The primary limitation of this study is that it is a retrospective study of prospectively collected data. We attempted to identify potential selection bias between the 2 cohorts that may affect functional outcomes (Table 1). There were no differences for any of the variables, except for percentage female. Of note, gender did not influence functional outcomes in our subanalysis, and the effect of TXA on ambulation remained after a logistic regression analysis which included gender as a variable. There were no major changes regarding drain usage, pain management, or implants used during this period. However, there could be changes in surgical management, as well as hospital policy, that the authors did not identify that may affect these findings, and this is a limitation of this study. Secondly, at our institution, we used IV TXA for our TKA patients. The optimal administration of TXA is controversial, with some studies showing no difference between topical and IV administration [19], [20], some favoring topical [21], and some favoring IV [22]. Many studies examining functional outcomes used topical TXA, and the difference, if any, between IV and topical on functional outcomes is yet to be determined.

Furthermore, we did not specifically subanalyze groups based on their mode of venous thromboprophylaxis, as those patients using a stronger agent may have affected the groupings.

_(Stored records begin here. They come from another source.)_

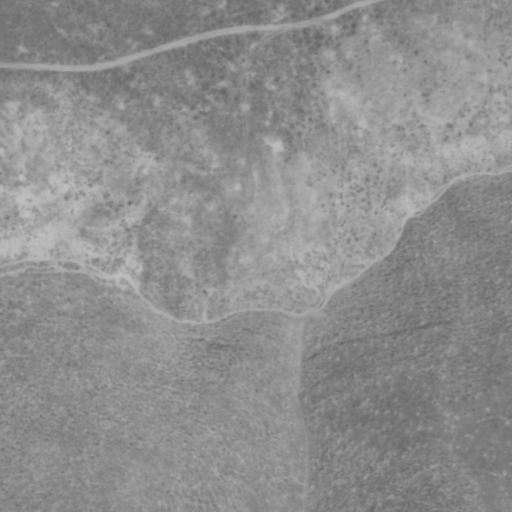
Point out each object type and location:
road: (191, 42)
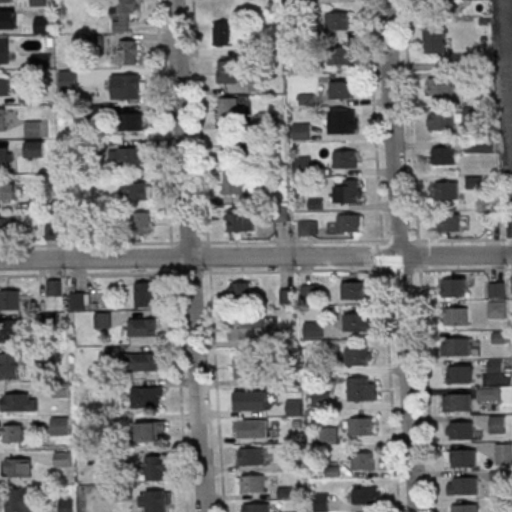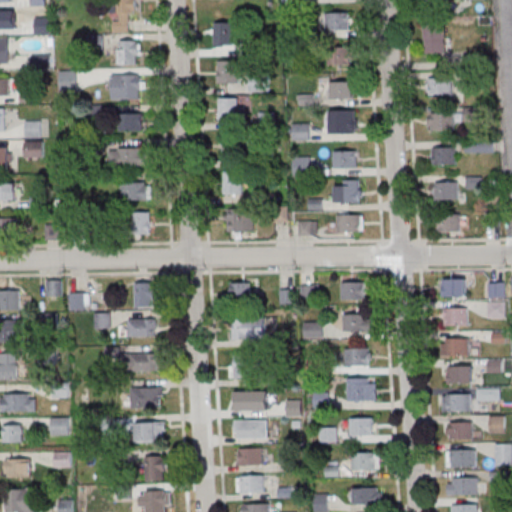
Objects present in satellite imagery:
building: (436, 3)
building: (124, 16)
building: (3, 17)
building: (338, 21)
building: (38, 24)
building: (224, 33)
parking lot: (506, 33)
building: (435, 38)
building: (6, 49)
building: (129, 51)
building: (342, 55)
building: (227, 71)
building: (67, 80)
building: (5, 86)
building: (127, 86)
building: (441, 86)
building: (341, 89)
building: (231, 109)
building: (2, 118)
building: (131, 121)
building: (342, 121)
building: (442, 121)
building: (33, 128)
building: (302, 130)
park: (506, 140)
building: (479, 146)
building: (34, 148)
building: (233, 149)
building: (445, 155)
building: (131, 156)
building: (4, 157)
building: (347, 158)
building: (476, 181)
building: (233, 183)
building: (447, 189)
building: (7, 190)
building: (136, 190)
building: (349, 190)
building: (240, 221)
building: (142, 222)
building: (351, 222)
building: (450, 222)
building: (9, 226)
building: (308, 227)
building: (52, 231)
road: (256, 240)
road: (191, 255)
road: (209, 255)
road: (383, 255)
road: (401, 255)
road: (420, 255)
road: (255, 256)
road: (255, 270)
building: (54, 287)
building: (454, 287)
building: (497, 289)
building: (354, 290)
building: (311, 291)
building: (242, 292)
building: (147, 294)
building: (288, 295)
building: (12, 300)
building: (80, 300)
building: (497, 309)
building: (456, 316)
building: (103, 320)
building: (358, 322)
building: (143, 326)
building: (250, 328)
building: (314, 329)
building: (11, 330)
building: (500, 336)
building: (456, 346)
building: (359, 356)
building: (143, 361)
building: (9, 365)
building: (240, 366)
building: (496, 366)
building: (460, 373)
building: (363, 388)
building: (489, 393)
building: (147, 396)
building: (322, 399)
building: (19, 402)
building: (251, 402)
building: (457, 402)
building: (498, 424)
building: (60, 425)
building: (362, 426)
building: (251, 429)
building: (461, 429)
building: (151, 431)
building: (13, 432)
building: (329, 434)
building: (504, 453)
building: (250, 456)
building: (462, 457)
building: (367, 460)
building: (18, 467)
building: (155, 467)
building: (251, 483)
building: (463, 485)
building: (368, 495)
building: (20, 500)
building: (156, 500)
building: (322, 501)
building: (66, 507)
building: (256, 507)
building: (465, 508)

We evaluated the cohort across all modalities of prophylaxis to evaluate the effect irrespective of blood thinner. The main agents were aspirin (325 mg bid), rivaroxaban (10 mg qd), and warfarin (international normalized ratio [INR] goal 2.0-2.5).

Conclusions

In summary, TXA is efficacious in reducing postoperative anemia, which conferred functional benefits for arthroplasty patients in being able to perform better with PT in the immediate postoperative period after TKA. Improved mobility in the perioperative period, which can help minimize complications, is one more indication for the use of TXA in TKA.